The Great Indians – Netaji Subhash Chandra Bose..
Subhash Chandra Bose
- Netaji Subhash Chandra Bose (23 January 1897 – 18 August 1945) is one of the most celebrated freedom fighters of India.
- In 1942, he earned the title ‘Netaji’, in Germany by the Indian soldiers of the Azad Hind Fauj.
- Bose is credited with the very famous slogan, “Give me blood, and I shall give you freedom!” as well as “Jai Hind”.
- He is also credited to be the first man to call Mahatma Gandhi “Father of the Nation”, in his address from Singapore.
- In 1919, Bose headed to London to give the Indian Civil Services (ICS) examination and he was selected. Bose, however, resigned from Civil Services as he believed he could not side with the British.
- In 1921, Bose worked under Chittaranjan Das, a powerful politician in Bengal. He worked as the editor for Das’s newspaper, Forward, and later started his own newspaper, Swaraj.
- In 1923, Bose was elected the President of the All India Youth Congress and also the Secretary of Bengal State Congress.
- During the mid-1930s Bose travelled in Europe. He researched and wrote the first part of his book, The Indian Struggle, which covered the country’s independence movement in the years 1920–1934.

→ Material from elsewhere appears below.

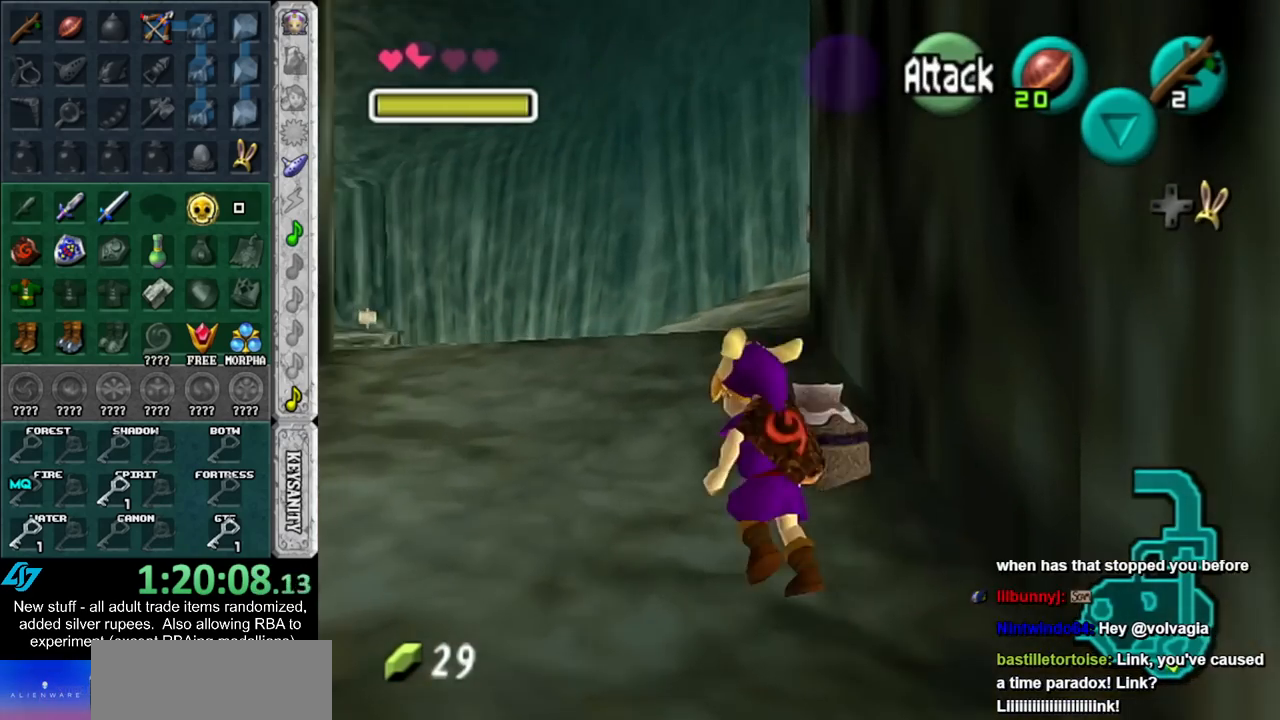
{"buttons": [], "left_stick": "down", "right_stick": "center", "events": [[233, "left_stick", "down"]]}
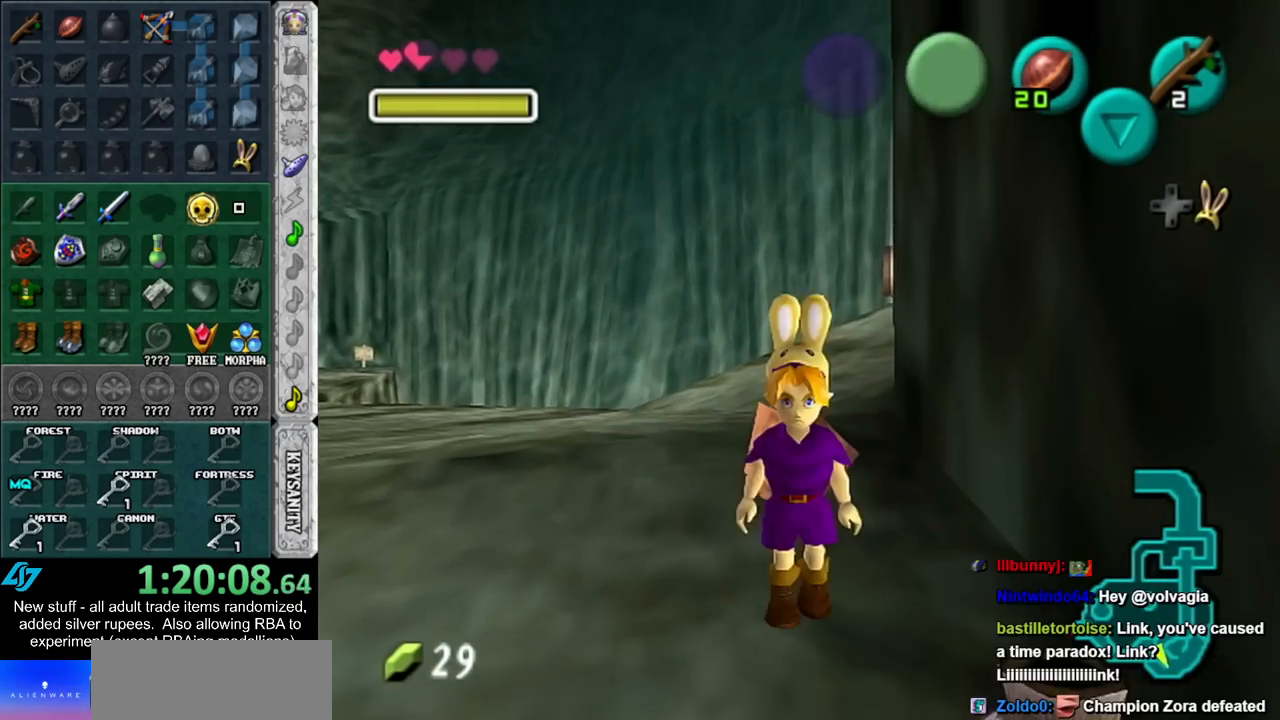
{"buttons": [], "left_stick": "center", "right_stick": "center", "events": [[17, "left_stick", "center"], [50, "A", "down"], [267, "A", "up"], [400, "A", "down"], [483, "A", "up"]]}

- After his return, Bose took over as the elected President of Indian National Congress in 1938 (Haripur) and stood for unqualified Swaraj (self-governance) and the use of force against the British which then combated against Mahatma Gandhi and his views.
- Bose was re-elected in 1939 (Tripuri) but soon resigned from the presidency and formed the All India Forward Bloc, a faction within the Congress which aimed at consolidating the political left.
- In 1943, he travelled to Japan and took leadership of the Indian Independence Movement in East Asia. With Japanese aid and influence, he took the leadership of a trained army of about 40,000 troops in Japanese-occupied Southeast Asia known as the Indian National Army.
- The INA was first formed under Mohan Singh and Japanese Major Iwaichi Fujiwara and comprised Indian prisoners of war of the British-Indian Army captured by Japan in the Malayan (present-day Malaysia) campaign and at Singapore.
- The troops of the INA were under the aegis of a provisional government, the Azad Hind Government, which came to produce its own currency, postage stamps, court and civil code, and was recognised by nine Axis states.
- In 1945, the British Indian Army retaliated to the capture of Manipur, Kohima and Imphal by INA and killed almost half of the Japanese forces and the entire participating INA contingent.
- Bose escaped to Manchuria seeking a future in the Soviet Union.
- He is said to have died in 1945 when his plane crashed in Taiwan. However, there are still many conspiracy theories regarding his death.